By bringing a hugely unconventional, front-engined and predominantly front-wheel drive prototype racer to La Sarthe, Nissan became the most scrutinised outfit at Le Mans long before the race even started. With this highly radical car, Nissan was never expecting to challenge the likes of Audi and Porsche for the win, but even so, the result of the race - which we attended with Nissan - looked pretty grim on the surface.
Not only were the cars 20 seconds off the pace, only one of the three machines actually finished. And it finished in stone-dead last; an unclassified result due to only completing 70 per cent of the winning Porsche 919’s laps.
So, does this prove that the whole thing was a waste of time, and that Nissan Motorsport head Darren Cox, designer Ben Bowlby and the rest of the team are barking up the wrong tree with this radical concept? Not by a long stretch. Here’s why:
When we spoke to the team a few weeks before Le Mans, we were told about one of the biggest hurdles it would be facing: the hybrid system which recovers energy from the front wheels and deploys at the rear would not be used at Le Mans due to reliability concerns.
This had a huge effect on the car, for numerous reasons. The most obvious one being lack of power: with the full hybrid system in place, the GT-R LM is good for up to 1250bhp for short periods of time. The 3.0-litre V6 petrol engine on its own produces around 550bhp.
However, lack of overall power wasn’t the only issue. As a purely front-wheel drive car, it wasn’t as effective as it could have been on corner exits - where the rear wheels would have be powered for short bursts by the hybrid system. It was much more difficult to pilot with the drivers (including Jann Mardenborough, as seen in the video above) having to deal with heaps of torque steer.
Yes, the GT-R LM may have finished last overall - behind even the amateur GT drivers, including Grey’s Anatomy actor Patrick Dempsey - but this was mostly down to reliability, not pace.
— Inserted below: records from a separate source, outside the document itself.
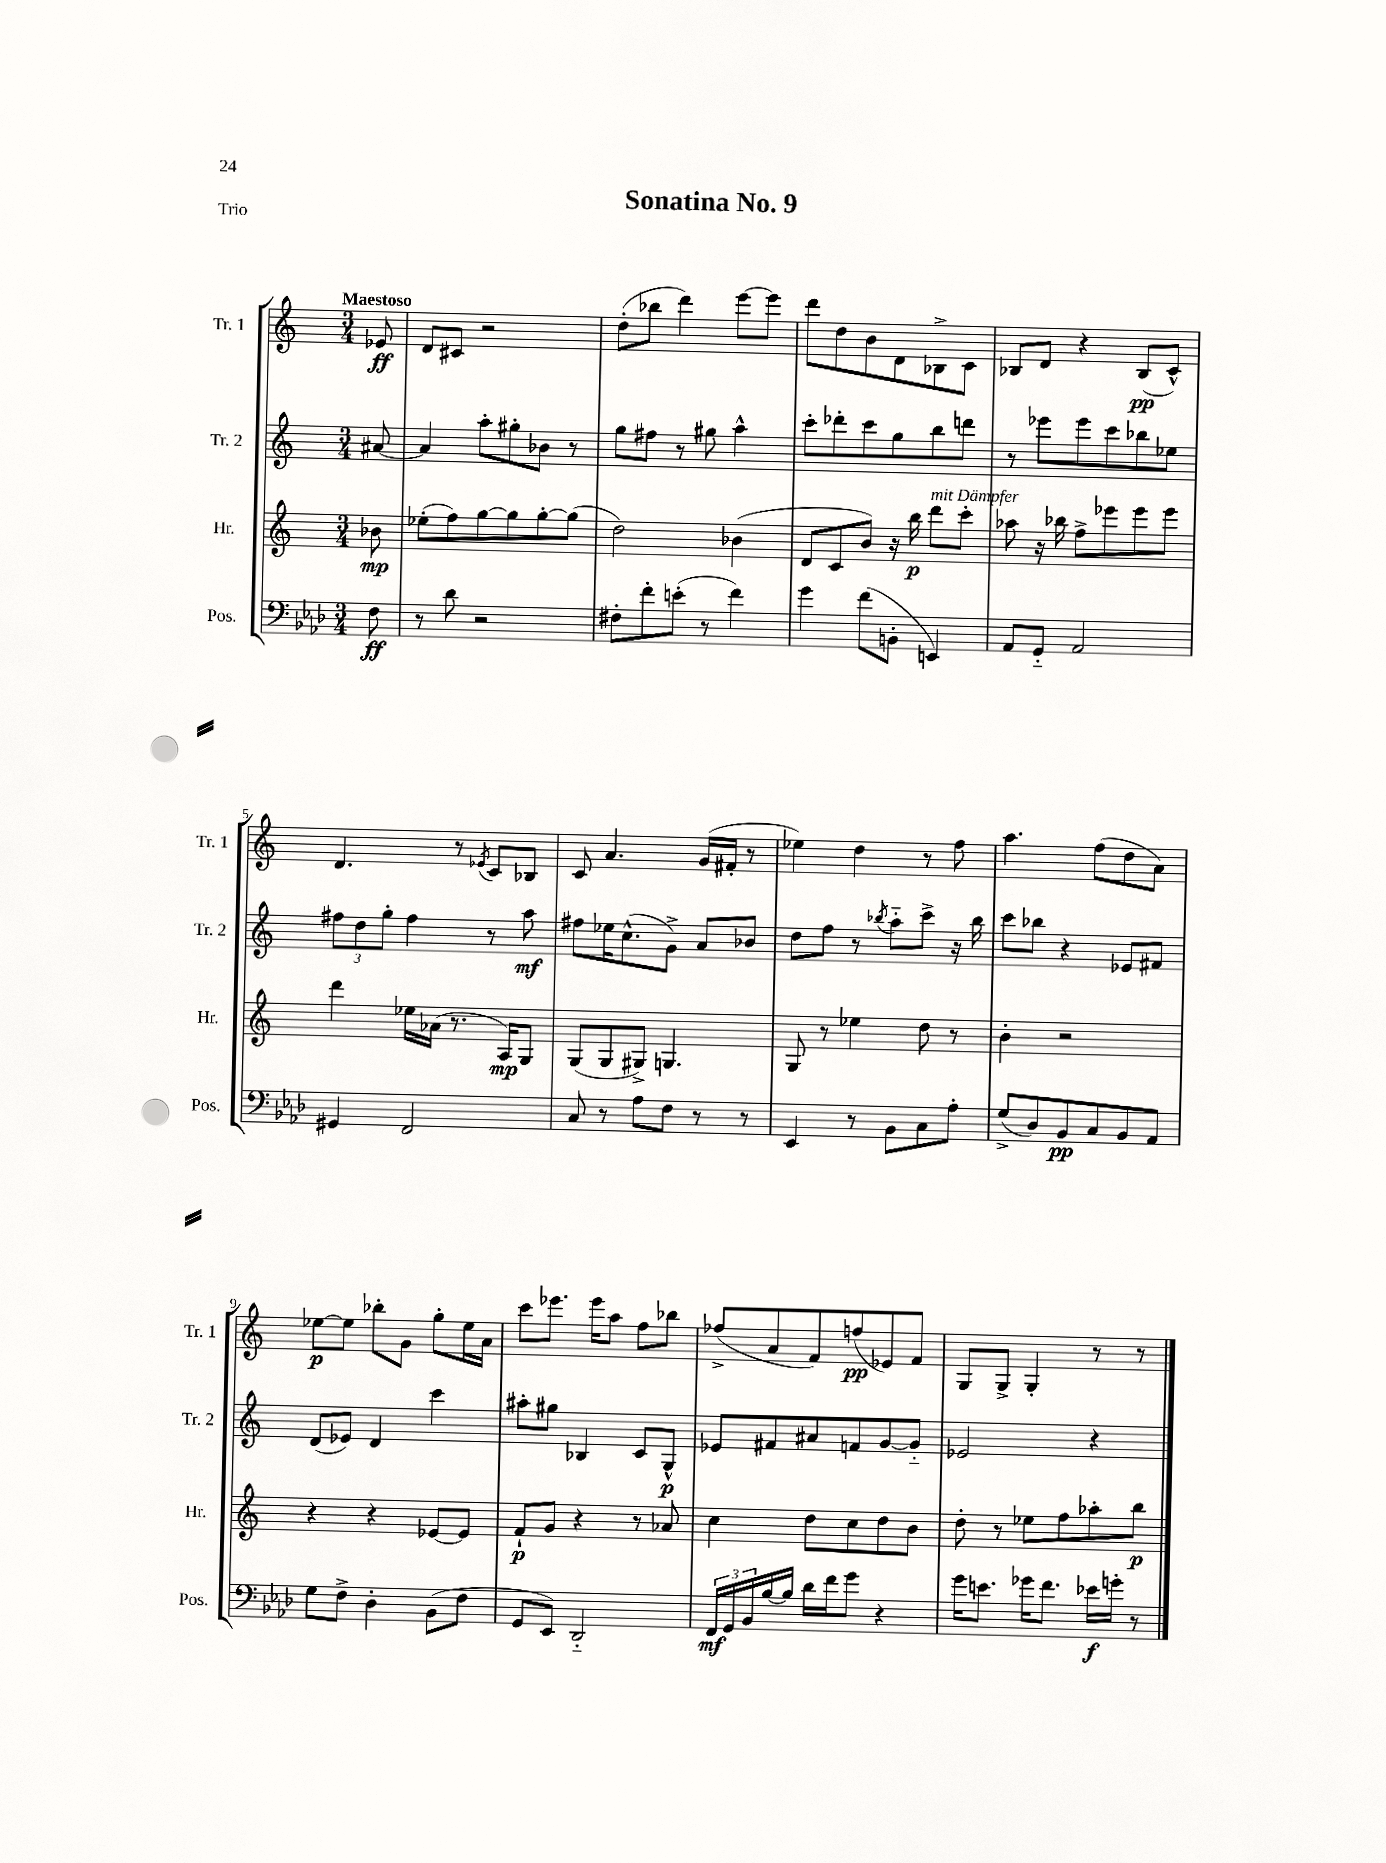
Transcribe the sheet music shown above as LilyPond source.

\header { title = "Sonatina No. 9" piece = "Trio" }
<<
\new StaffGroup <<
\new Staff = "s0" \with { instrumentName = "Tr. 1" shortInstrumentName = "Tr. 1" } {
    \clef treble \key c \major \numericTimeSignature \time 3/4 \partial 8 \tempo "Maestoso"
    ees'8\ff |
    d'8 cis'8 r2 |
    d''8-.( bes''8 d'''4) e'''8~ e'''8 |
    d'''8 d''8 b'8 d'8 bes8-> c'8 |
    bes8 d'8 r4 bes8\pp( c'8-^) |
    d'4. r8 \acciaccatura { ees'8 } c'8 bes8 |
    c'8 a'4. g'16( fis'16-. r8 |
    ees''4) d''4 r8 f''8 |
    a''4. f''8( d''8 a'8) |
    ees''8~\p ees''8 bes''8-. g'8 g''8-. ees''16 a'16 |
    c'''8 ees'''8. ees'''16 a''8 f''8 bes''8 |
    fes''8->( a'8 f'8) f''8\pp( ees'8) f'8 |
    g8 g8-> g4-. r8 r8 \bar "|." |
}
\new Staff = "s1" \with { instrumentName = "Tr. 2" shortInstrumentName = "Tr. 2" } {
    \clef treble \key c \major \numericTimeSignature \time 3/4 \partial 8
    ais'8~ |
    ais'4 a''8-. gis''8-. bes'8 r8 |
    g''8 fis''8 r8 gis''8 a''4-^ |
    c'''8-. des'''8-. c'''8 g''8 b''8 d'''8 |
    r8 ees'''8 ees'''8 c'''8 bes''8 ees''8 |
    \tuplet 3/2 { fis''8 d''8 g''8-. } fis''4 r8 a''8\mf |
    fis''8 ees''16 c''8.-^( g'8->) a'8 bes'8 |
    d''8 f''8 r8 \acciaccatura { bes''8 } a''8-_ c'''8-> r16 bes''16 |
    c'''8 bes''8 r4 ees'8 fis'8 |
    d'8( ees'8) d'4 c'''4 |
    ais''8-. gis''8 bes4 c'8 g8-^\p |
    ees'8 fis'8 ais'8 f'8 g'8~ g'8-_ |
    ees'2 r4 \bar "|." |
}
\new Staff = "s2" \with { instrumentName = "Hr." shortInstrumentName = "Hr." } {
    \clef treble \key c \major \numericTimeSignature \time 3/4 \partial 8
    bes'8\mp |
    ees''8-.( f''8) g''8~ g''8 g''8~-. g''8( |
    d''2) bes'4( |
    d'8 c'8 b'8) r16 b''16\p d'''8^\markup { \italic "mit Dämpfer" } c'''8-. |
    aes''8 r16 bes''16 f''8-> ees'''8 ees'''8 ees'''8 |
    d'''4 ees''16 aes'16( r8. a16\mp) g8 |
    g8( g8 gis8->) g4. |
    g8 r8 ees''4 d''8 r8 |
    b'4-. r2 |
    r4 r4 ees'8~ ees'8 |
    f'8-!\p g'8 r4 r8 aes'8 |
    c''4 d''8 c''8 d''8 b'8 |
    d''8-. r8 ees''8 f''8 aes''8-. b''8\p \bar "|." |
}
\new Staff = "s3" \with { instrumentName = "Pos." shortInstrumentName = "Pos." } {
    \clef bass \key aes \major \numericTimeSignature \time 3/4 \partial 8
    f8\ff |
    r8 des'8 r2 |
    fis8-. f'8-. e'8-.( r8 f'4) |
    g'4 f'8( b,8-. e,4) |
    aes,8 g,8-_ aes,2 |
    gis,4 f,2 |
    c8 r8 aes8 f8 r8 r8 |
    ees,4 r8 bes,8 c8 aes8-. |
    g8->( des8) bes,8\pp c8 bes,8 aes,8 |
    g8 f8-> des4-. bes,8( f8 |
    g,8 ees,8) des,2-_ |
    \tuplet 3/2 { f,16\mf g,16 bes,16 } bes16~ bes16 des'16 f'16 g'8 r4 |
    g'16 e'8. ges'16 f'8. ees'16\f g'16-. r8 \bar "|." |
}
>>
>>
All cars spent a significant amount of time in the garage with braking issues (some of which were caused by the absence of the hybrid system which would have been harvesting from the front axle), suspension problems, an animal which got in the way of the #22 car, and other complications.
The reason for much of these reliability problems, stray animals aside, leads us neatly on to point number 3:
Porsche may have rocked up and challenged for the lead at last year’s race - its first effort as an LMP1 team in years - but in development terms, Nissan is months behind where the German manufacturer was back then. Failing a crash test earlier in the year particularly hampered Nissan, and the team ended up pulling out of the first two races of the 2015 World Endurance Championship at Silverstone and Spa Francorchamps.
Also, you just have to look at what Nissan is trying to develop here. It’s so radically different to anything else in the field. Porsche’s 919, on the other hand, uses the familiar mid/rear engine plus four-wheel drive approach which Audi has used to great success over the years.
What the team needs desperately, is more time spent testing…
…which is exactly what it got at Le Mans. The Nissan team has been pretty clear - both before and after the race - that Le Mans this year is essentially one big and very public testing session. When we were shown around the Nissan pit garage, a representative seemed unflustered by the cars running around in the mid table. Instead, he was gleefully telling us of the hundreds of miles-worth of testing data they’d been busy collecting with the three cars, all of which were then still running.
The the level of interest Nissan has created - and its openness about the project - shouldn’t be underestimated. Nissan’s brief for its new sports racing car was to not make “an Audi copy,” and what it’s come up with couldn’t be further from Audi Team Joest’s machine.
This idea of using the much more efficient frontal to do the bulk of the aero work, freeing up the rear end of the car to lower drag, is a fascinating one, and the way it’s being implemented is utterly daring.
I sincerely hope that the team is much closer to the front at La Sarthe next year, but even if the project ends in a few year’s time without a victory at motorsport’s most prestigious race, I don’t think I’ll be disappointed. The technical details are gold for motorsport geeks like me, and more importantly, doing something so differently should be celebrated.